What the exercise asks
In the text about working offline, copy the part that begins with "Firstly, download more" and ends with "an LCD screen.", swapping "offline documents" for "saved files".

— START Text block —

Firstly, download more onto your actual computer. Don't hoard the information, simply download it for use at that moment. Use technology like a reMarkable Paper tablet or a Daylight Computer to store offline documents that you can review, without having to look at an LCD screen.

Personally, I have been using my reMarkable Paper Pro and Kindle for a lot of this. I take more handwritten notes than I have in 15 years on my reMarkable. I send PDFs, typed meeting notes, and decks to my tablet. I also use my Kindle as a read-it-later tool for long articles. Kindle has a little-known feature where you can send websites, PDFs, and other attachments to it. It works from your phone, computer, or even a website. I then pair these two e-ink devices with my laptop. I have my reference material, offline, on each of them. Then I create my deliverables on my MacBook. While I am generally connected to the internet on my Mac, I don't need to open my browser, email, or other connected tools and possibly get distracted. I also keep 98% of my notifications off — no alerts or red badges.

By implementing this simple change, I don't need to use my devices in a connected way. I can focus on my work when I want to, usually not picking up my phone or iPad for 2-4 hours. I get my work done in record time, and do it in a way that is also healthier—looking at less LCD screens and not being constantly alerted.

— END Text block —
— START Given information —

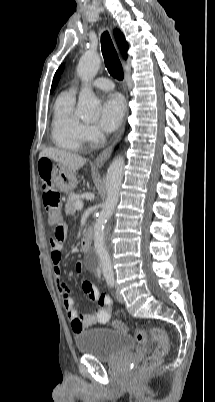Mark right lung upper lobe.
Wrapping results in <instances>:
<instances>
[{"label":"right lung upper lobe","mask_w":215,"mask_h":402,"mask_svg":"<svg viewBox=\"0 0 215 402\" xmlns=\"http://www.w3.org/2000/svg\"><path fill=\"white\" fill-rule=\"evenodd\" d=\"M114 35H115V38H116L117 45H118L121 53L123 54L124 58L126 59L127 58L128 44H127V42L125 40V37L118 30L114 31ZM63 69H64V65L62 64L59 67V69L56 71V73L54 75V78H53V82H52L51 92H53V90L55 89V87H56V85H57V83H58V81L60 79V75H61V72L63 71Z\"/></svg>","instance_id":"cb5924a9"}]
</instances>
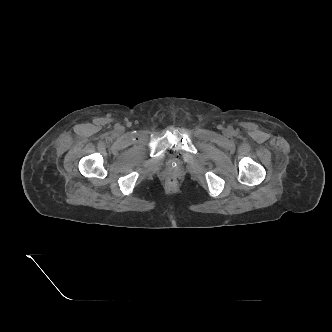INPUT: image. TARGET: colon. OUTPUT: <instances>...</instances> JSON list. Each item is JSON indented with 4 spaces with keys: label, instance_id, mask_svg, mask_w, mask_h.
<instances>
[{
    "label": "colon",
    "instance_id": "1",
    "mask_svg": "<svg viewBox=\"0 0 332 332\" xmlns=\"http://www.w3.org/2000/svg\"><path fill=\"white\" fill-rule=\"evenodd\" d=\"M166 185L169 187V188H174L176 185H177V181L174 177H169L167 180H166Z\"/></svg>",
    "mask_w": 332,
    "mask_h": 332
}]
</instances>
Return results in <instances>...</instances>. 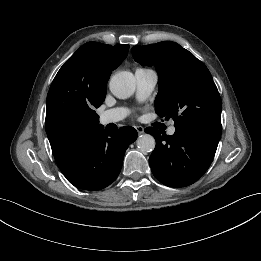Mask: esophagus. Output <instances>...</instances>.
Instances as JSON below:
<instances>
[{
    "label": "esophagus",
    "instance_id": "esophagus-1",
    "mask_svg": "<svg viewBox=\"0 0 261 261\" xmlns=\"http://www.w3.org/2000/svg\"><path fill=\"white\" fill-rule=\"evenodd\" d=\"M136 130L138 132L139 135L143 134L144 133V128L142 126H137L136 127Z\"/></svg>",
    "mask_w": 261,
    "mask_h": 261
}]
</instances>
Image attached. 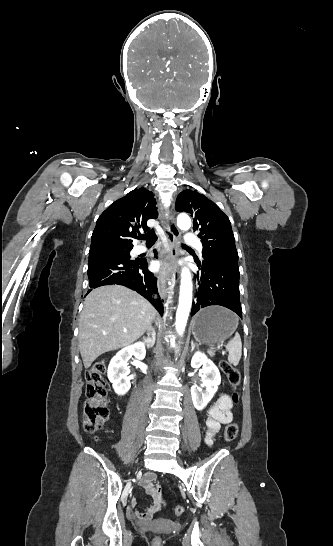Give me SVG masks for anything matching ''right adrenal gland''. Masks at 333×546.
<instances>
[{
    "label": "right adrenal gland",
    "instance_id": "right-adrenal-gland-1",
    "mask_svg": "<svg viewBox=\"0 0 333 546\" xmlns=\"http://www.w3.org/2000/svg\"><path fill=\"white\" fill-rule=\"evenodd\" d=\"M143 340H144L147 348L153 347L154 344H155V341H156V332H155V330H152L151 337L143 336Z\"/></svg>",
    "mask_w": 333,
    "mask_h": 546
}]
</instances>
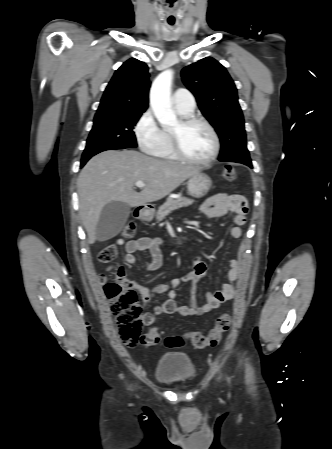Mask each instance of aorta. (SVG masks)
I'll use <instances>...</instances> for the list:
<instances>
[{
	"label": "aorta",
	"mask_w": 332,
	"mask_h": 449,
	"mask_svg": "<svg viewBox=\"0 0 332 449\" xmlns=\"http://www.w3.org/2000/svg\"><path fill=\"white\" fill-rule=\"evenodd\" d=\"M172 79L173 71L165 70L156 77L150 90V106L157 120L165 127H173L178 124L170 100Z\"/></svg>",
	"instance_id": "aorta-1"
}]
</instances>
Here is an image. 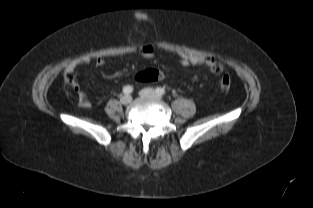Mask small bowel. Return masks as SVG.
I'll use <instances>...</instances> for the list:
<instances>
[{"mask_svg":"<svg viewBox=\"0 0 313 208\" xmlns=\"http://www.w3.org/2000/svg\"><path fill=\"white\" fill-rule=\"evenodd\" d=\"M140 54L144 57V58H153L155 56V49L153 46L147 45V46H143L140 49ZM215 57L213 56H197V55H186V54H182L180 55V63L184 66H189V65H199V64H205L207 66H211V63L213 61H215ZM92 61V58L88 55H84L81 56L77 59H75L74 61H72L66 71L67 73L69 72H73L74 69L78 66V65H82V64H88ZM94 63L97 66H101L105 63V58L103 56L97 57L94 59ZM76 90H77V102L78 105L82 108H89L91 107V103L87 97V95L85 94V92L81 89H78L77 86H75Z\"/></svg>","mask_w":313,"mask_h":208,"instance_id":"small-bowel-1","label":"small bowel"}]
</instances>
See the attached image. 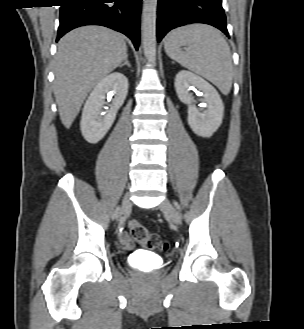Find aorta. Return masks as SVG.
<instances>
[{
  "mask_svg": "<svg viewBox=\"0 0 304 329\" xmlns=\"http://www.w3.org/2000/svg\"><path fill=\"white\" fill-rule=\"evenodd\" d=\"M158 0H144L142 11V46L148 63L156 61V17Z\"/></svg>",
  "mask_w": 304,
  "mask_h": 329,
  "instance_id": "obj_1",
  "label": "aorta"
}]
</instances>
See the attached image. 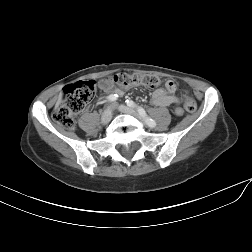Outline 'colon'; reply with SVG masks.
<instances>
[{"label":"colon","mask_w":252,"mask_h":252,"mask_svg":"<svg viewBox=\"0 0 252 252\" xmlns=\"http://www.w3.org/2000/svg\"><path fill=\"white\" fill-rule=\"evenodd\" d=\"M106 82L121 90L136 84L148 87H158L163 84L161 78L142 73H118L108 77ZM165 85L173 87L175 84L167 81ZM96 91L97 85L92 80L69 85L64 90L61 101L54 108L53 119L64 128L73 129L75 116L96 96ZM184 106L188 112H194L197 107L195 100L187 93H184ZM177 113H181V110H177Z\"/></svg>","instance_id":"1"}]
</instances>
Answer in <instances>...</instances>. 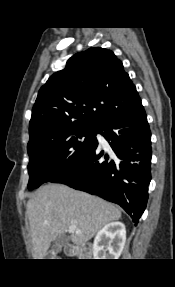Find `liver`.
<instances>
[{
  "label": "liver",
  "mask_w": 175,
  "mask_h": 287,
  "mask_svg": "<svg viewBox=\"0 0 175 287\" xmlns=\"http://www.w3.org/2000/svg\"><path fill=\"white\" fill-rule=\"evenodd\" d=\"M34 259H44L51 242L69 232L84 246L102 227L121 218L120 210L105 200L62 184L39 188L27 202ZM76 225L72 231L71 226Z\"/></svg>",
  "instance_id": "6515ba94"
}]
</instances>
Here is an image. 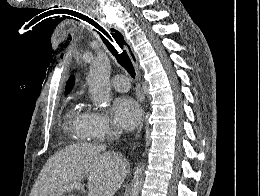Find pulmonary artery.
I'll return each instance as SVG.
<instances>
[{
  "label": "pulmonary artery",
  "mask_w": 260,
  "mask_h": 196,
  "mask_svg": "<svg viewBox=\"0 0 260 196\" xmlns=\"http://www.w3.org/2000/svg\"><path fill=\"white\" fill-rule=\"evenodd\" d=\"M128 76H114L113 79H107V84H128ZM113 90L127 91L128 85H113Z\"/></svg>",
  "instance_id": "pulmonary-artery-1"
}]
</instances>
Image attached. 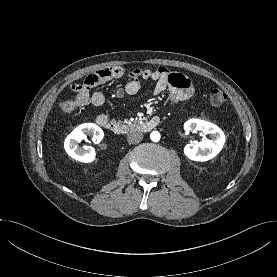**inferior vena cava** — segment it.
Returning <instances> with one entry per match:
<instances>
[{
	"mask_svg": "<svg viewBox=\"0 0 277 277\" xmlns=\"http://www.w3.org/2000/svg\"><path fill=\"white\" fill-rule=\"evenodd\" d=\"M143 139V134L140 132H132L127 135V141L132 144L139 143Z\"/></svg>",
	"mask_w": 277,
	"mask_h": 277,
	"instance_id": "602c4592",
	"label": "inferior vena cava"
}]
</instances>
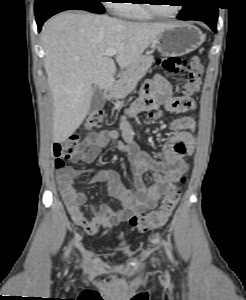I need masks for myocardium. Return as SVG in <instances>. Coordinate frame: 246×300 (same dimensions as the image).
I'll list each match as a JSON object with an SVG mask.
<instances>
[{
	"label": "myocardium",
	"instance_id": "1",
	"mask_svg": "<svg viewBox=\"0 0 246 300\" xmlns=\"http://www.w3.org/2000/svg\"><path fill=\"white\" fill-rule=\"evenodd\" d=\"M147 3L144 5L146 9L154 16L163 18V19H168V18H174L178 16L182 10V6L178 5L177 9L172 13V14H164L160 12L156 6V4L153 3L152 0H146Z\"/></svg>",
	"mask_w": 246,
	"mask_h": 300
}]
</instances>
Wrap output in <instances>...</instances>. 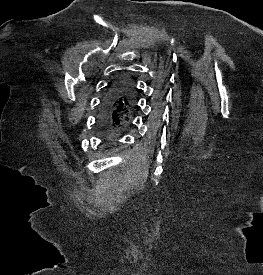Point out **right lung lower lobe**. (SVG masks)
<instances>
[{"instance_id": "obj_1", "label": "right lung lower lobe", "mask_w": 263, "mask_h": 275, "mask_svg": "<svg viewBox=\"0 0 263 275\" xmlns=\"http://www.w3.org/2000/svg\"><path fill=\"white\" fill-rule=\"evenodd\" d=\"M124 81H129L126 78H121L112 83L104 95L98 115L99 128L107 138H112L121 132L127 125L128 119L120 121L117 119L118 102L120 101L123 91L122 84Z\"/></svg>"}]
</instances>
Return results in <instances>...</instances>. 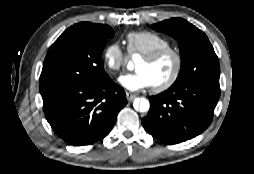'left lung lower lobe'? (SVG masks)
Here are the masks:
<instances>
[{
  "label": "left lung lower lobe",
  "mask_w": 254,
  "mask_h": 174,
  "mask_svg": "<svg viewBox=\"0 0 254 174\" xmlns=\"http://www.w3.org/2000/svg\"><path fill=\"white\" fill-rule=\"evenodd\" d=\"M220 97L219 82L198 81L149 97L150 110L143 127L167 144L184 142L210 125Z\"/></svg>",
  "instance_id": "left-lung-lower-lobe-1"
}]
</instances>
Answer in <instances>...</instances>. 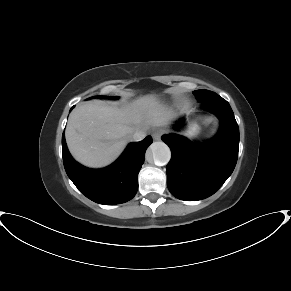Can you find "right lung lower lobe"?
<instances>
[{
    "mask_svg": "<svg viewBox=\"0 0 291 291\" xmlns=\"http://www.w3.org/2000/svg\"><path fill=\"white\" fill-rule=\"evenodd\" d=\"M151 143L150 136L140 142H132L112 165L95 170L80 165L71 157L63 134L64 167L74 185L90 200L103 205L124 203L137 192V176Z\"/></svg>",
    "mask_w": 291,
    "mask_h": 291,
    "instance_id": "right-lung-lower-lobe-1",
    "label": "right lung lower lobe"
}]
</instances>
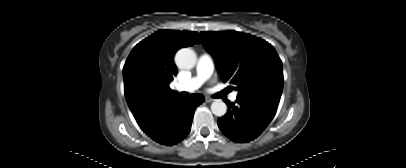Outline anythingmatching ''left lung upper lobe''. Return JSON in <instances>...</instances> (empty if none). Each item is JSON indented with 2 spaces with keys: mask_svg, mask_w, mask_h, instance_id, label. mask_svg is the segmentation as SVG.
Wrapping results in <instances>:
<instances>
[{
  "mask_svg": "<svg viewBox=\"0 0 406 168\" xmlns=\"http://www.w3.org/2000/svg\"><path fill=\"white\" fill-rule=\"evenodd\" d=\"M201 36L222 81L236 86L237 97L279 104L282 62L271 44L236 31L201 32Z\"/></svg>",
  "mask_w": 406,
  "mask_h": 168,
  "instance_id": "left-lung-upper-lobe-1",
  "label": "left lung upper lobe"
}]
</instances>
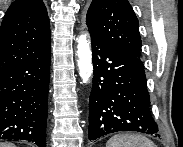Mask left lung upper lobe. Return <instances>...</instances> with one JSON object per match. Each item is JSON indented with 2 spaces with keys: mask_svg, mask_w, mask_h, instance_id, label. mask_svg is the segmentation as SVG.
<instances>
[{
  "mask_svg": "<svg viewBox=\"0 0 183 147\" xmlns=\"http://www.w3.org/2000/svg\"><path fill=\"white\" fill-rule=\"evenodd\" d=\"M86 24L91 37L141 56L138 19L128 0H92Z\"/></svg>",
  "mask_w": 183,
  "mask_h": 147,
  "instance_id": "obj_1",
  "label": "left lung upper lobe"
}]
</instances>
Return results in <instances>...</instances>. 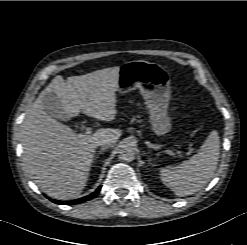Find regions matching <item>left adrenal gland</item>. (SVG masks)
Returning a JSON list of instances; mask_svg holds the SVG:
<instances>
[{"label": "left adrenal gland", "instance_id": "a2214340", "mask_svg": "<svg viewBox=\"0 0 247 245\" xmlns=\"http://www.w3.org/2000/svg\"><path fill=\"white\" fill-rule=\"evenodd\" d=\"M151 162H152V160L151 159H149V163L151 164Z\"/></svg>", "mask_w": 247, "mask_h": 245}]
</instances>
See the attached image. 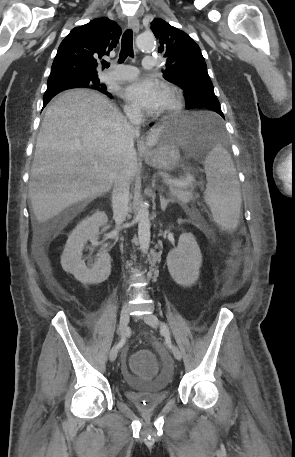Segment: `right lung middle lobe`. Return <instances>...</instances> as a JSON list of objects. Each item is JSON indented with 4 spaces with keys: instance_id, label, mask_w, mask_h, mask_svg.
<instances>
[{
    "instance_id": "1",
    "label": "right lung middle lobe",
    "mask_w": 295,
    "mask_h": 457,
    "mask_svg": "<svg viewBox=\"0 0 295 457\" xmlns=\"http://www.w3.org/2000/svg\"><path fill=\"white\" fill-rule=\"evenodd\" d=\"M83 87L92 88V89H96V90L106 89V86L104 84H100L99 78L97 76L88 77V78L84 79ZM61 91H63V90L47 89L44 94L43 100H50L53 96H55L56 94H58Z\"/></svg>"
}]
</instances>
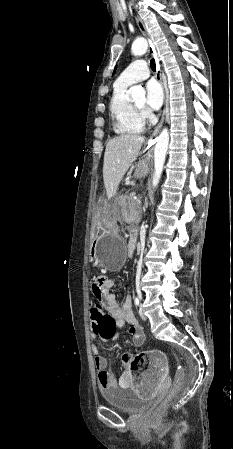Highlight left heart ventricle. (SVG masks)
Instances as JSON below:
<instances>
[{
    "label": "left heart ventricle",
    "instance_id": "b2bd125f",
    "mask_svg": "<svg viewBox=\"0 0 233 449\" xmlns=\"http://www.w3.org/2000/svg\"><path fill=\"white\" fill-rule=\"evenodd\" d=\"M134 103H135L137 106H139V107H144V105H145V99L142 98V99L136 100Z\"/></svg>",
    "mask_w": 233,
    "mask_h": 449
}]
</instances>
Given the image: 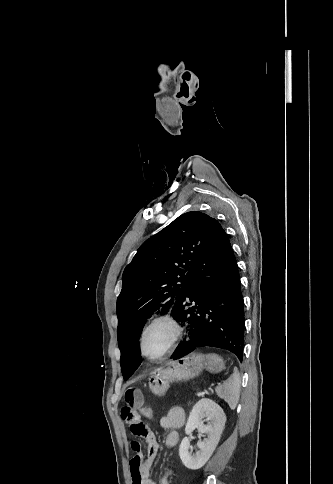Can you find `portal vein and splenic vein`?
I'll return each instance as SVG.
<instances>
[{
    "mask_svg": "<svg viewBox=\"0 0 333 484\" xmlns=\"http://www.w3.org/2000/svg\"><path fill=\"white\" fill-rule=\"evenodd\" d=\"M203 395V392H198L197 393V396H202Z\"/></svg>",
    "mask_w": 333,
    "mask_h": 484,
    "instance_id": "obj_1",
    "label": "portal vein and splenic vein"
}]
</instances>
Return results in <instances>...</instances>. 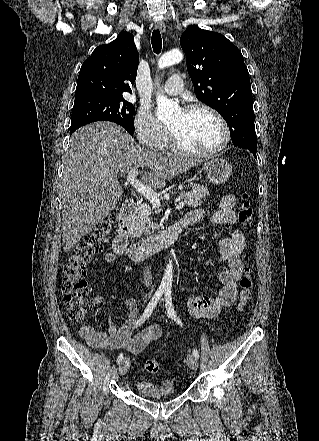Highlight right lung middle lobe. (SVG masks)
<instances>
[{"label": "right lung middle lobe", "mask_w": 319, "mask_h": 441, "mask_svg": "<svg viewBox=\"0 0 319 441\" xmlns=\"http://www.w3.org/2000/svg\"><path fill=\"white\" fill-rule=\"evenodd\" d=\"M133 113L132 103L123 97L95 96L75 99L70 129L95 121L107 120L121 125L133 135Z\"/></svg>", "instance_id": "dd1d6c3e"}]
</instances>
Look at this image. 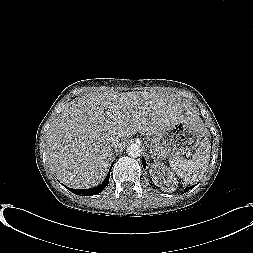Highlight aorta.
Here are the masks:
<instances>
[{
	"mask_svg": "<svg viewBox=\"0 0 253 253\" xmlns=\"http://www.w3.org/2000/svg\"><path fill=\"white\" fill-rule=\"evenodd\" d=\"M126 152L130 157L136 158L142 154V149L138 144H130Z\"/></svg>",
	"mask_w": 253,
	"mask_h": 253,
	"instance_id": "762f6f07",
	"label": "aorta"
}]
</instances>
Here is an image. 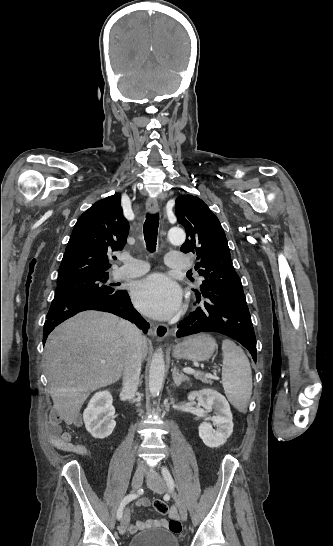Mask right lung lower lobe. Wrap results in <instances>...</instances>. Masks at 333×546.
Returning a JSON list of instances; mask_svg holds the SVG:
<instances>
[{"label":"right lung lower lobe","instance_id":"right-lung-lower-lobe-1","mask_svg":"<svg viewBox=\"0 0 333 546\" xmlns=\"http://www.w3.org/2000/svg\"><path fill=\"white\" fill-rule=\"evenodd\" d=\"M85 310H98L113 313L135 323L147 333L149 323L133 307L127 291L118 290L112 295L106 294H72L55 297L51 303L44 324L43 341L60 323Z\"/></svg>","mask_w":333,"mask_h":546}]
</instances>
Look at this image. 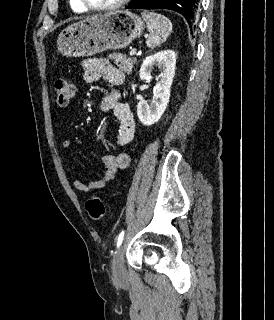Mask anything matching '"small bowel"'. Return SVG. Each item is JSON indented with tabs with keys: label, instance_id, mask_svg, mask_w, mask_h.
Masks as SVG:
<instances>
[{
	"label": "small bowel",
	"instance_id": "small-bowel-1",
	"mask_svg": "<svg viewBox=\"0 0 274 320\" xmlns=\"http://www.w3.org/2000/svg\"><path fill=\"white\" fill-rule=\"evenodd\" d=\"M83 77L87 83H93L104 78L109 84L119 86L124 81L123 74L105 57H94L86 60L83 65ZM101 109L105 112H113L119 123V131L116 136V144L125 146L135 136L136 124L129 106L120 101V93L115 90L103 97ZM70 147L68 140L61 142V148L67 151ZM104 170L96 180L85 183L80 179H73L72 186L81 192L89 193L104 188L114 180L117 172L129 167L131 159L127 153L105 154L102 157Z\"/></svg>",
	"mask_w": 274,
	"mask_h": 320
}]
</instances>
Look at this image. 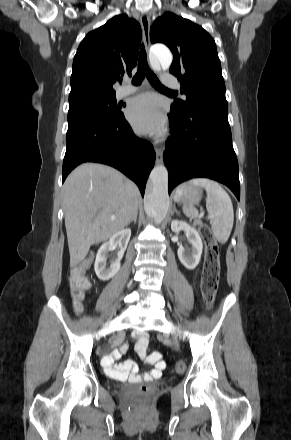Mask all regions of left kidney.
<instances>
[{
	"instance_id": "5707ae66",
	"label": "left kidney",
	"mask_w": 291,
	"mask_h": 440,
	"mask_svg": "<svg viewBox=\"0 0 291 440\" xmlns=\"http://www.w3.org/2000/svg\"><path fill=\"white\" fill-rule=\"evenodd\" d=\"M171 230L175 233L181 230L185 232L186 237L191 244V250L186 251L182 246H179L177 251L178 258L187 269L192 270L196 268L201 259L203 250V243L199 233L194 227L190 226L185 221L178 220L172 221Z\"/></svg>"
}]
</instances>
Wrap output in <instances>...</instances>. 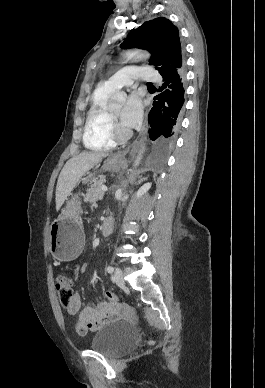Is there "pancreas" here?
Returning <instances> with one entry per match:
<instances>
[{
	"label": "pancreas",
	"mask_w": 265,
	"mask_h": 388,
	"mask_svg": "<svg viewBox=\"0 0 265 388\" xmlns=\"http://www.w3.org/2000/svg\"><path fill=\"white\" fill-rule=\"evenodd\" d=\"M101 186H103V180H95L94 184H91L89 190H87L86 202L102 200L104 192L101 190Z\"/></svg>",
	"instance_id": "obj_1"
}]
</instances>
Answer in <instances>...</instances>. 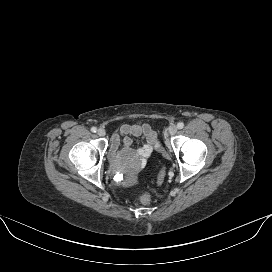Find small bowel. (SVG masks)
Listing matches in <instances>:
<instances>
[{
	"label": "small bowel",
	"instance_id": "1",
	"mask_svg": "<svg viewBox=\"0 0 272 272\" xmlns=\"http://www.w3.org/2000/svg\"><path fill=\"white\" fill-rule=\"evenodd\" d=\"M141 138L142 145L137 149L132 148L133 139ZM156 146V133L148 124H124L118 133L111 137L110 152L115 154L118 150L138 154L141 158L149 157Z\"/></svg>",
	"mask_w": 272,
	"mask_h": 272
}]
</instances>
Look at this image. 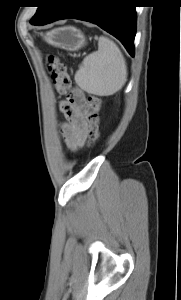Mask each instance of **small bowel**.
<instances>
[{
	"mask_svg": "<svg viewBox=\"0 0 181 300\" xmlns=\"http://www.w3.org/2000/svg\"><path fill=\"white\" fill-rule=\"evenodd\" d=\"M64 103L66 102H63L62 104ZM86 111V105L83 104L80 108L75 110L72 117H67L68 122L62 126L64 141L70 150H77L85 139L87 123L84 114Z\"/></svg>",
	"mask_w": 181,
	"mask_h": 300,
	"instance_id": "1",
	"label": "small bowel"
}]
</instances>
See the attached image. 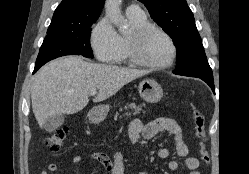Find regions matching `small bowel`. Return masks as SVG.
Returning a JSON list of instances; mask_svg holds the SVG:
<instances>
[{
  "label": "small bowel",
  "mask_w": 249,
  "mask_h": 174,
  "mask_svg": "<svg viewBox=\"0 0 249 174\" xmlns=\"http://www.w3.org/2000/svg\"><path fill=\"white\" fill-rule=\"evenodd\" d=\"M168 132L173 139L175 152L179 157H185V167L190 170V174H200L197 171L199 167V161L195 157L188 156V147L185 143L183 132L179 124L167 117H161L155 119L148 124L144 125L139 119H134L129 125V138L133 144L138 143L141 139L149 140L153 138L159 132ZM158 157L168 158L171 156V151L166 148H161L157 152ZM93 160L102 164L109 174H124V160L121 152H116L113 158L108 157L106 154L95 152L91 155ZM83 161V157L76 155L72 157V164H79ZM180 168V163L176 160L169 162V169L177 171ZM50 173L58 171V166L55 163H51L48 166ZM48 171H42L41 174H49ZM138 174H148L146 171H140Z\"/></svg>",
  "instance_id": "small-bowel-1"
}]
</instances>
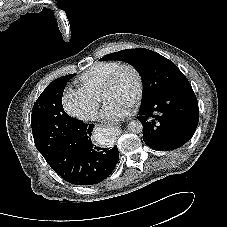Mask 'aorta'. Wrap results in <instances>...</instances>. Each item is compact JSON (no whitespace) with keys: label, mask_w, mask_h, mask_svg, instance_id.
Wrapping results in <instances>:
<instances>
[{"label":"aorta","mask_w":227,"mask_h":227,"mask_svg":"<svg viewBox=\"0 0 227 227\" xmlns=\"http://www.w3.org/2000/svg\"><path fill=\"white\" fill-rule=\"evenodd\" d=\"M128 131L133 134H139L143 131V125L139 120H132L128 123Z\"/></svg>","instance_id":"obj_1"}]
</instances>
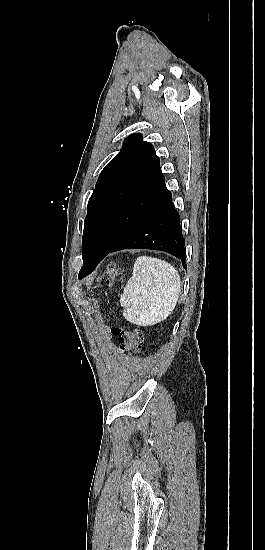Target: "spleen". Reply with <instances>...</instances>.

— END Given information —

Exercise result
Firstly, download more onto your actual computer. Don't hoard the information, simply download it for use at that moment. Use technology like a reMarkable Paper tablet or a Daylight Computer to store saved files that you can review, without having to look at an LCD screen.